違う夢
その夜ヒロは夢を見た。
「う‥うぅ‥ここは!?またイルワか!?いや違う。なんとなくだけど雰囲気が違う。」
ヒロはまた夢の中あたりは真っ暗闇の空間にいた。
前とは違ってイルワが出てくる気配はなかった。
「あいつが憎い‥奴を‥奴を殺せ」
暗闇の先から女の人の声がした。声はだんだん近くなりその姿も明らかになっていった。「憎い憎い‥あのレアーめ。私から幸せを奪いやがって。憎い憎い‥絶対に殺せ!!」
その瞬間美しい女の人が立っていた。しかし、右半分邪神で左半分は人間の姿をしていた。邪神側は白髪で髪は肩につくくらいだった。目は青色で手の甲には薔薇が咲いており、茨の尻尾も生えていた。人間側は茶髪で目は黒く、真っ白な肌をしていた。彼女は邪神であることを憎んでいた。

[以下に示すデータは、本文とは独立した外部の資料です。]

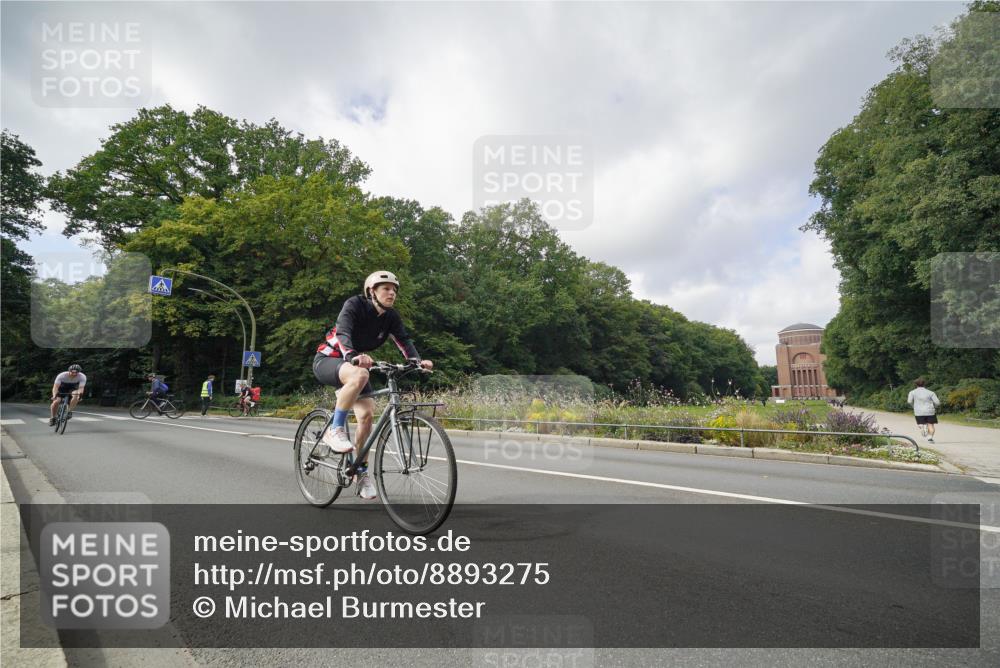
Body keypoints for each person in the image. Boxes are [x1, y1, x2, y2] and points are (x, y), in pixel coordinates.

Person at [313, 270, 433, 500]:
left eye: (394, 290)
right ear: (371, 291)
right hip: (329, 360)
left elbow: (404, 340)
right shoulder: (355, 305)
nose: (392, 293)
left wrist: (417, 362)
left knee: (367, 416)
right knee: (361, 375)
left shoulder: (390, 317)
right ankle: (334, 429)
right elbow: (343, 332)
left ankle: (360, 472)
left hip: (355, 366)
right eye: (386, 288)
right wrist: (351, 355)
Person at [907, 377, 941, 443]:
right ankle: (930, 438)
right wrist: (934, 406)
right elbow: (937, 402)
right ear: (924, 384)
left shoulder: (912, 392)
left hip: (918, 411)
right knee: (931, 425)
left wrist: (913, 406)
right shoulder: (931, 392)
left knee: (920, 423)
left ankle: (922, 427)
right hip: (930, 411)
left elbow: (909, 401)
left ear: (916, 384)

なぜなら邪神の姿であったからレアーに殺されたからである。
女は近づき、涙をこぼしながら話した。
「お願い私たちから何もかも奪ったあいつ‥レアー一族を皆殺しに‥」
夢は短くその後ヒロは夜中に目が覚めた。
ガサガサ。
「なんだ。あの夢は!?俺は‥彼女に乗っ取られてしまうのか‥イヤ、自分の体なんだ!他人にましてや邪神なんかに支配されてたまるか。」
その後ヒロはまた眠りに入った。
朝になるとうるさいユイの声が聞こえた。
「ヒロ!ヒロ!起きなさい!!検査に遅れるわよ。もう朝食が届いているんだからおきなさーい!!」
ユイはヒロの体を揺すり起こした。
「あ〜あ‥ごめん。なんだか疲れてたのかな。こんなに熟睡するなんて、起こしてくりてありがとう。おはようユイ。」
ヒロは起きるとユイに挨拶し、顔を洗った。
鏡を見ると酷くクマができていた。
「うわ〜本当に疲れてるんだな‥俺。今日検査終わったら本でも読もうっと。」
ヒロはベットに戻り、朝食を食べ始めた。
ユイも一緒に朝食を食べた。
「あーあ。早く俺も自由に食べたいな〜。ユイはフルーツだけ?」
ヒロは病院食に飽きてきた。
「我慢しなさいよ。あと2日でしょ。私は朝はフルーツって決まってるのよ!」
ユイはキウイを食べながら話した。
「昨日なんだけどさ〜イルワじゃないんだけど。夢を見たんだよね。」ヒロは昨日の夢のことを話した。
「どんな夢よ?また『呪い』とかだったほんとにやめてよね〜。」ユイは心配した。
「それがさ‥怨念っぽい感じで女の人がレアーの家系を憎んでるらしいんだよね。」
「そうね。あの邪神と勇者を殺したのはアギスのお父さんですもんね。移植してるからたまにはそうゆう夢でも見るんじゃない?それより急いで!もう時間ないわよ。」
夢のことはスルーされ、ヒロは検査に急いだ。